Wednesday, December 4, 2019

Talking To Strangers ... and other "stranger" things

I am a huge Malcolm Gladwell fan.

Hoping there are those among my readers who are too. His latest book, Talking to Strangers, is truly brilliant. At the end of the day, you might still not know how to talk to strangers but you'll have a much better understanding of why it is challenging to discern the truth.

Gladwell is an engaging storyteller, and in Talking to Strangers, he tells lots of stories. He delves into the Jerry Sandusky pedophilia scandal at Penn State University, the trial of Amanda Knox in Italy, Hitler meeting Chamberlain and convincing him that war was not his priority ... even Sylvia Plath's suicide. The villains are many, ranging from Hernán Cortés, the Spanish conquistador, whose inability to communicate with Aztec ruler Montezuma II led to Montezuma's death and the eventual end of the Aztec empire; to Fidel Castro, who planted a Cuban mole into the U.S. Defense Intelligence Agency, which the agency, despite troubling warning signs, failed to detect for over a decade; to Bernie Madoff, who conned his way to the top of a massive Ponzi scheme involving some of the biggest institutions on Wall Street.

I could go on and on about the rich contents in this book.

But the basic message is something we can all relate to: Our ability to communicate and truly understand who we meet and talk to every day. We are fallible. Actually more than we even realize. Gladwell presents us with case history after case history where this happens. He tells us that people default to the positive whenever there's a question about validity. In other words, when we meet someone that tells us a story, we tend to believe it. This is not a bad thing. If we were suspicious all the time, we would be pretty miserable all the time. But in the cases of Madoff, Sandusky, Hitler (in the early years) and others, the people who believed that they were honorable people were fooled for years. And these were not trusting ignorant folks that were duped.

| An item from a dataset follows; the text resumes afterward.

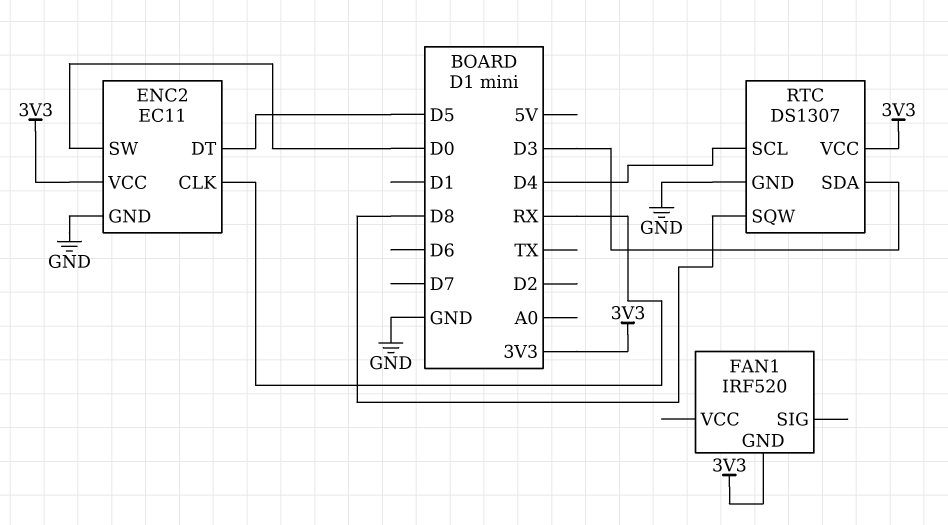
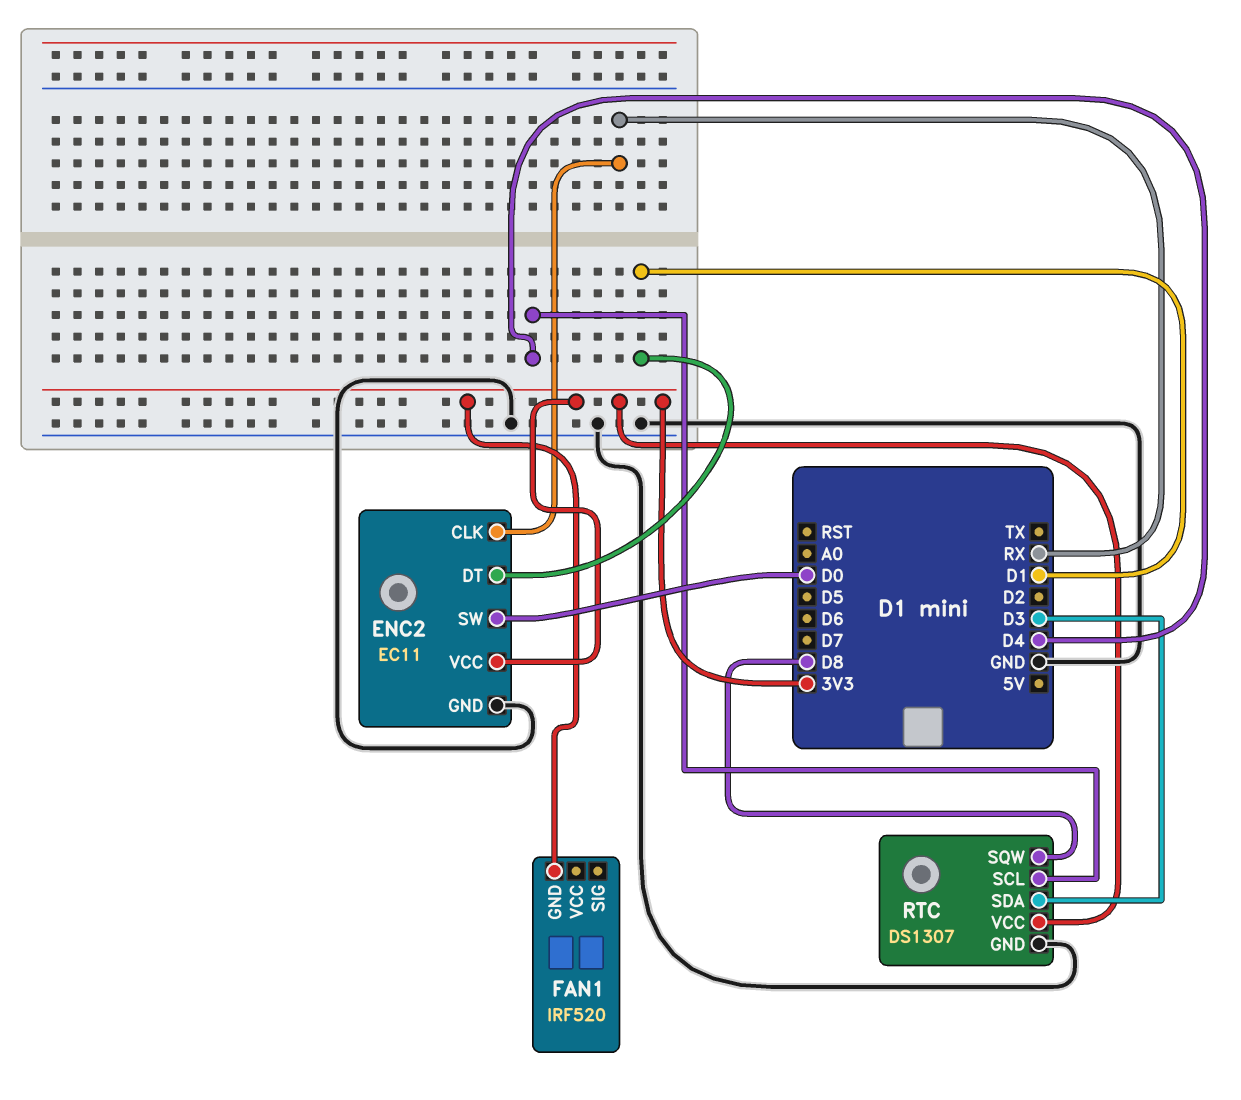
ENC2 pin DT: D5 -> D1

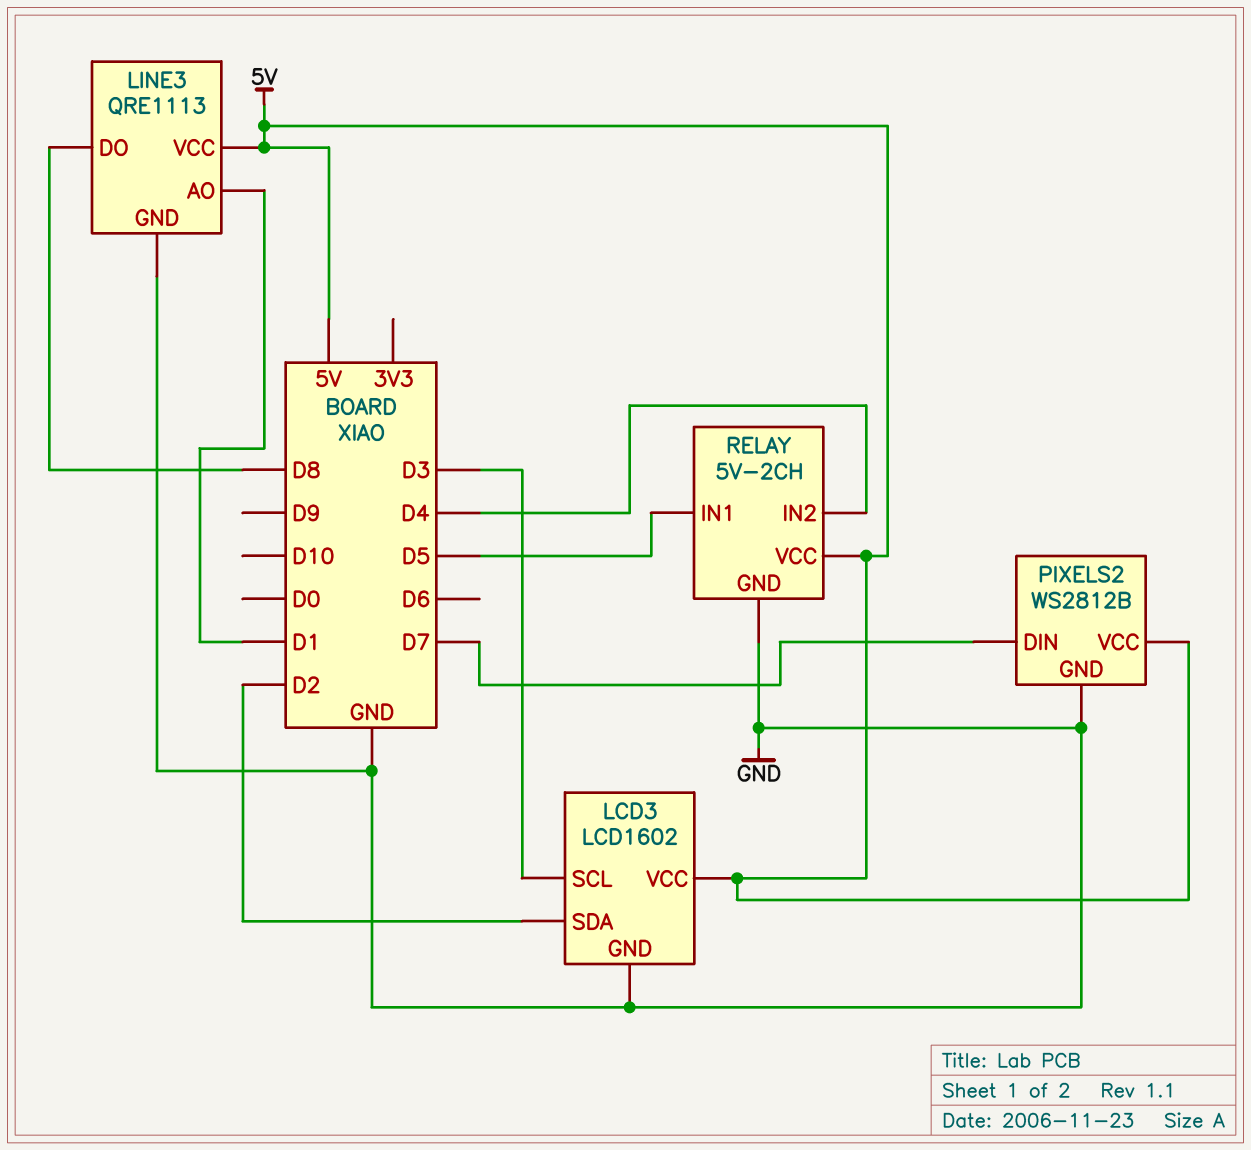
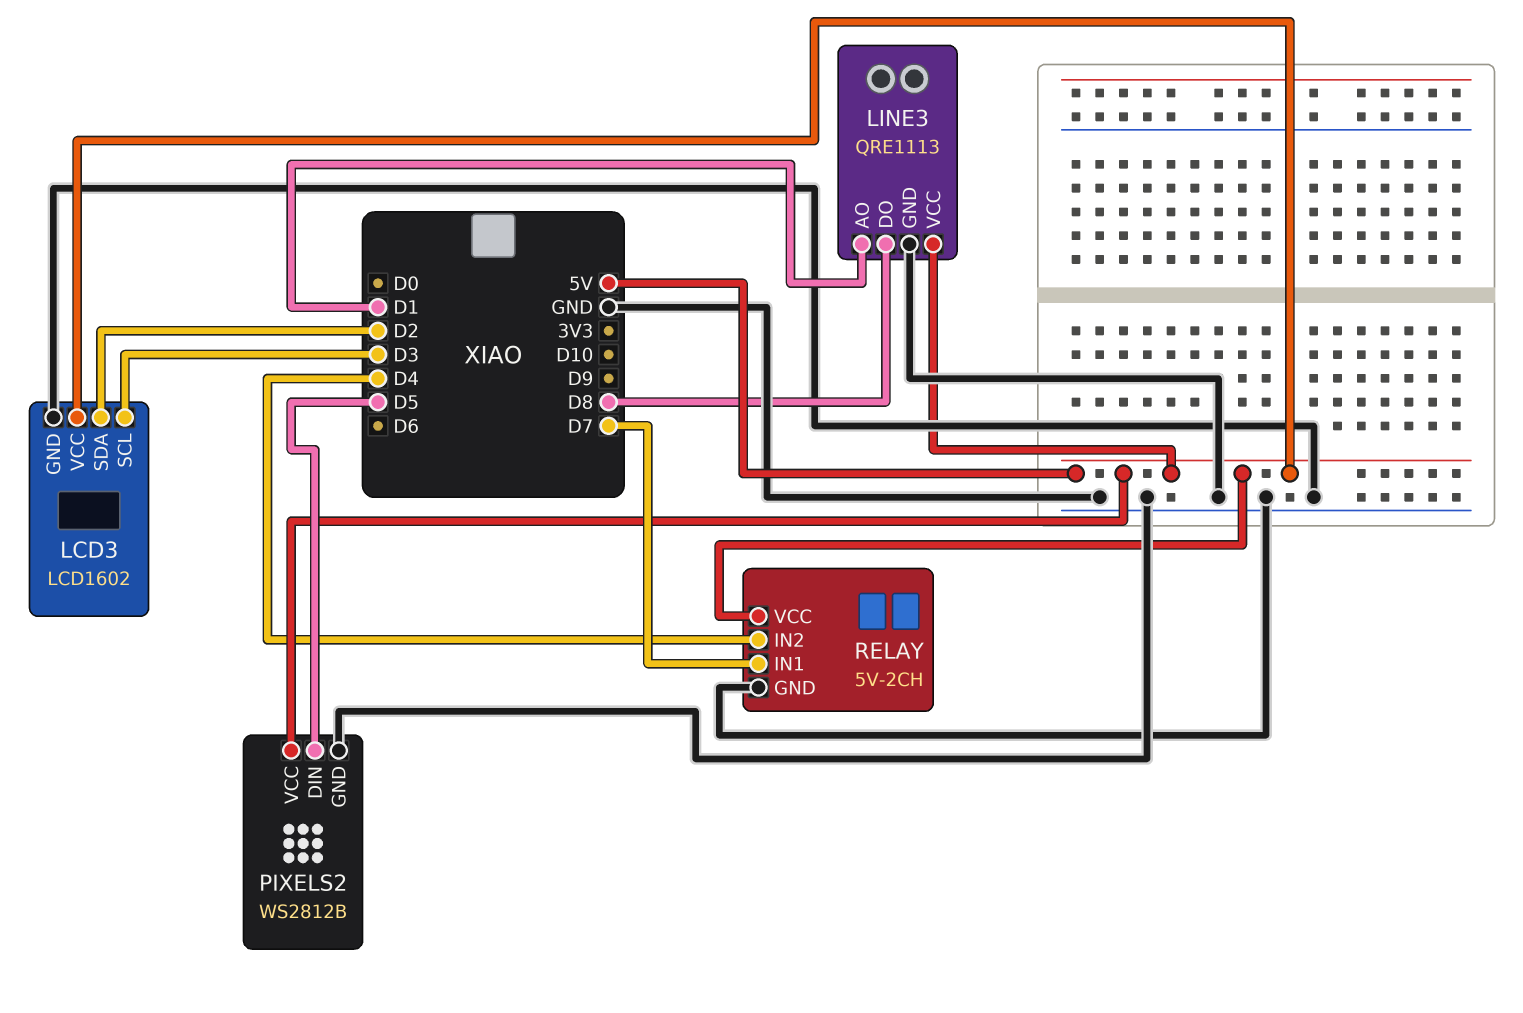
PIXELS2 pin DIN: D7 -> D5
RELAY pin IN1: D5 -> D7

There is also a fascinating section on human behavior and crime and suicide rates. The novelist Sylvia Plath took her own life by putting her head in the oven and turning on the gas. At the time of her death, English residents were supplied with "town gas". This was a toxic mixture of chemicals with a large amount of carbon monoxide. The suicide rate among young white women in this era that chose this method was about 45%. Obviously, this was a method of choice. Over the next ten years, England moved to natural gas which had very low toxicity and not enough to cause death. The numbers of white women who committed suicide in general decreased dramatically ... more than half ... proving not only that the change not only decreased rates but also prevented suicide rates overall and that women didn't choose other methods.

Crime rates in Kansas City dropped when police applied successful methods to remove guns and criminals from high crime neighborhoods. AND there wasn't a resurgence in other parts of the city as many thought would occur. Criminals were just like other citizens. They didn't want to move. It was too stressful!

I'll let you discover the rest. You will be amazed at how incredibly interesting this book is. Buy the audio version and you can hear actual interviews.